[Dataset excerpts]
"""

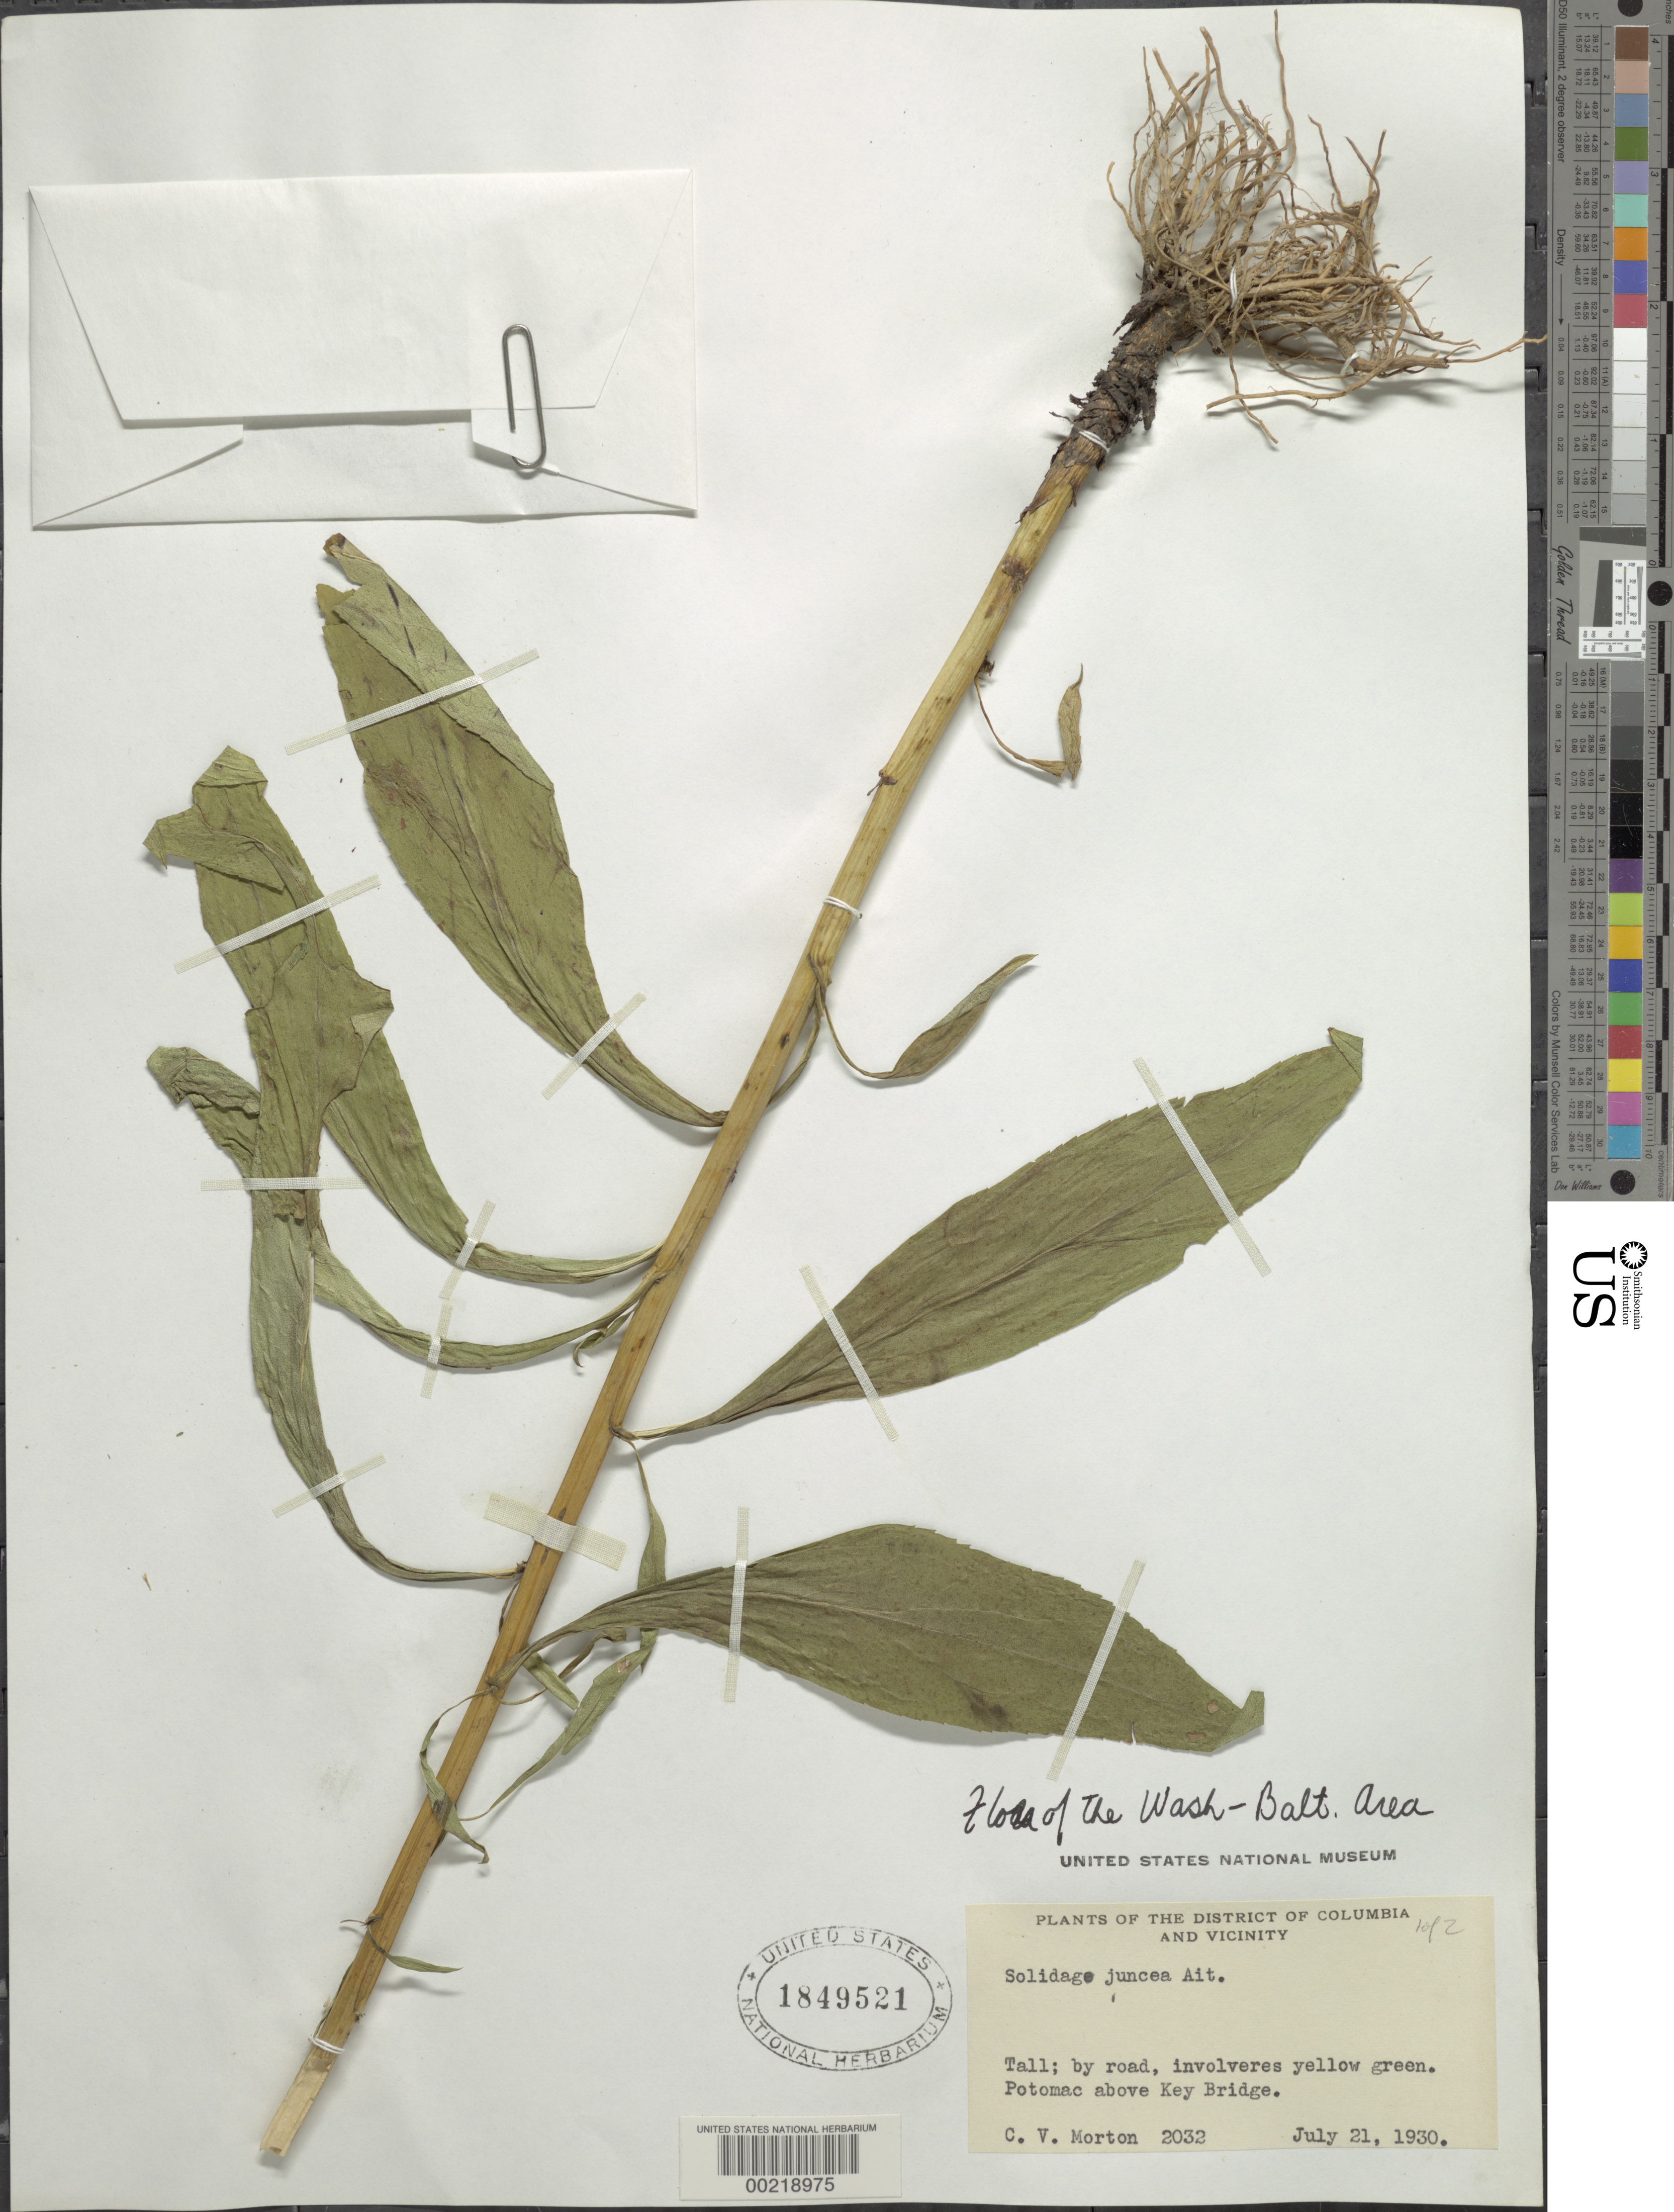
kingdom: Plantae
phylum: Tracheophyta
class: Magnoliopsida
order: Asterales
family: Asteraceae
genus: Solidago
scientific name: Solidago nemoralis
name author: Aiton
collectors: C. V. Morton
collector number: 2032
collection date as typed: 21 Jul 1930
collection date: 1930-07-21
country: United States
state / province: Virginia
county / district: Arlington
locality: Potomac above Key Bridge C. & O. Canal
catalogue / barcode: US 1849521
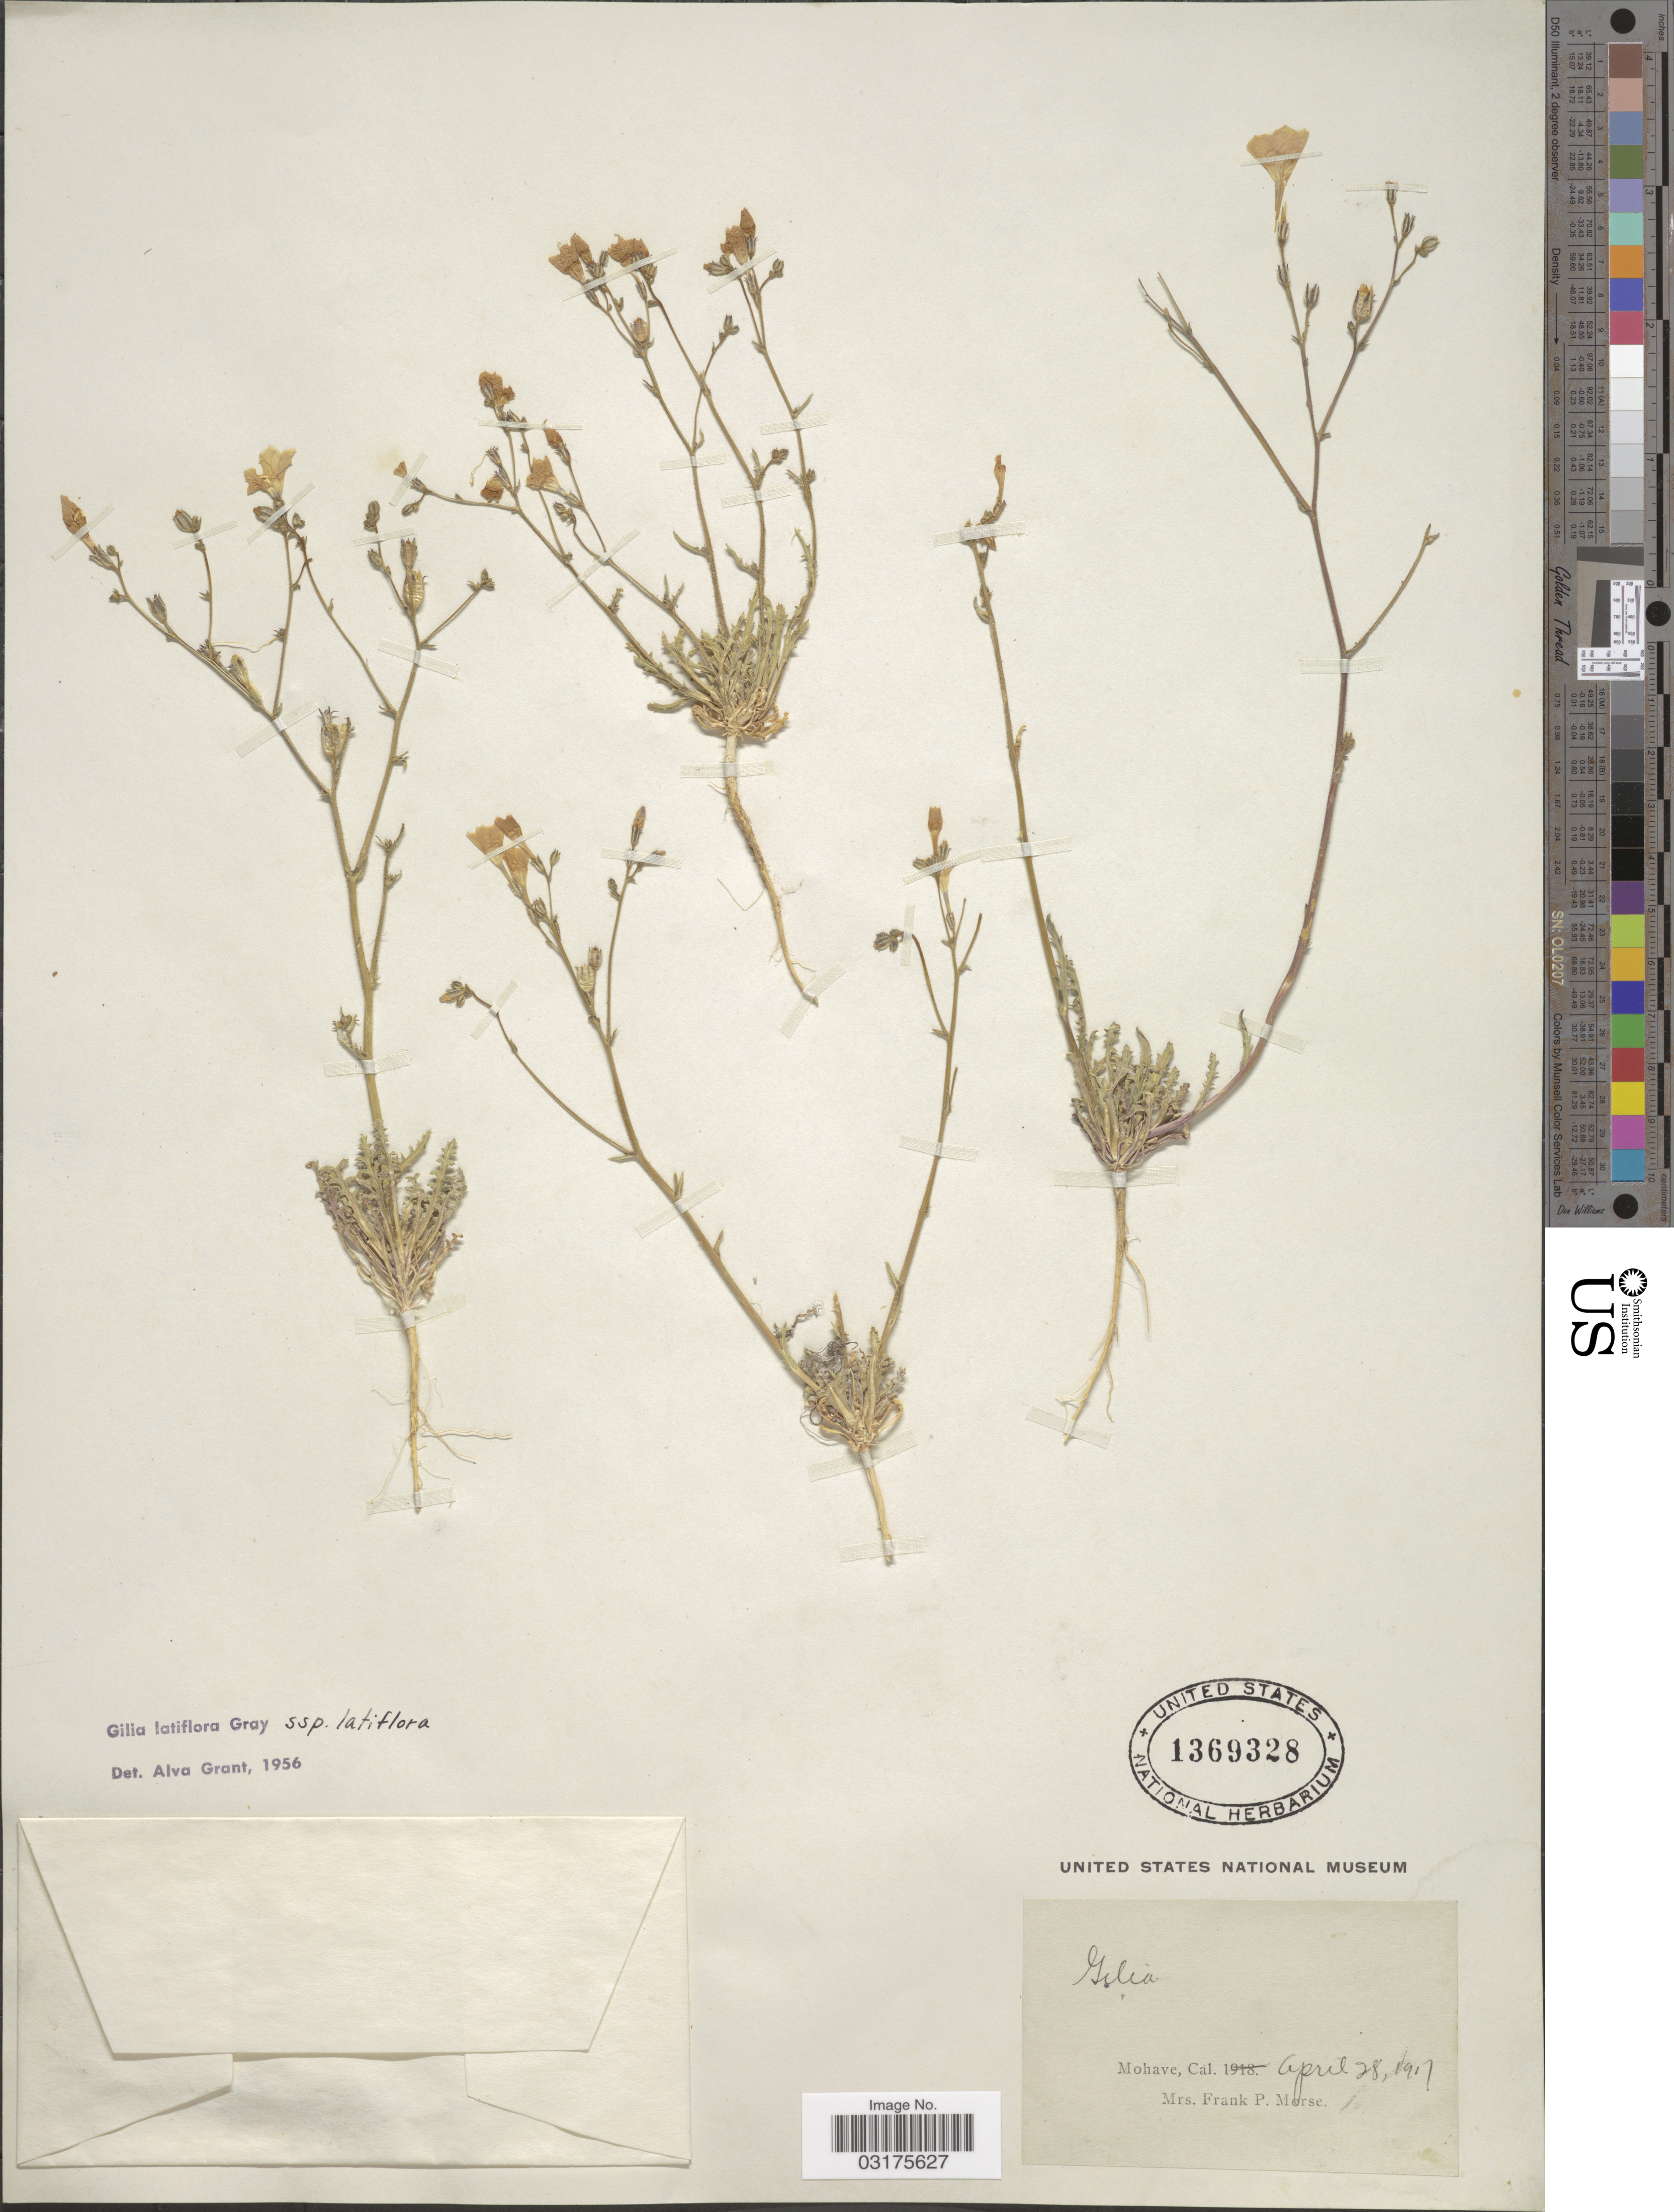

"""

Exercise requirements: Write out the lines of the items again with "collector number" swapped for "field number" and everything else unchanged. Leave out the pictures.

Exercise response:
kingdom: Plantae
phylum: Tracheophyta
class: Magnoliopsida
order: Asterales
family: Asteraceae
genus: Solidago
scientific name: Solidago nemoralis
name author: Aiton
collectors: C. V. Morton
field number: 2032
collection date as typed: 21 Jul 1930
collection date: 1930-07-21
country: United States
state / province: Virginia
county / district: Arlington
locality: Potomac above Key Bridge C. & O. Canal
catalogue / barcode: US 1849521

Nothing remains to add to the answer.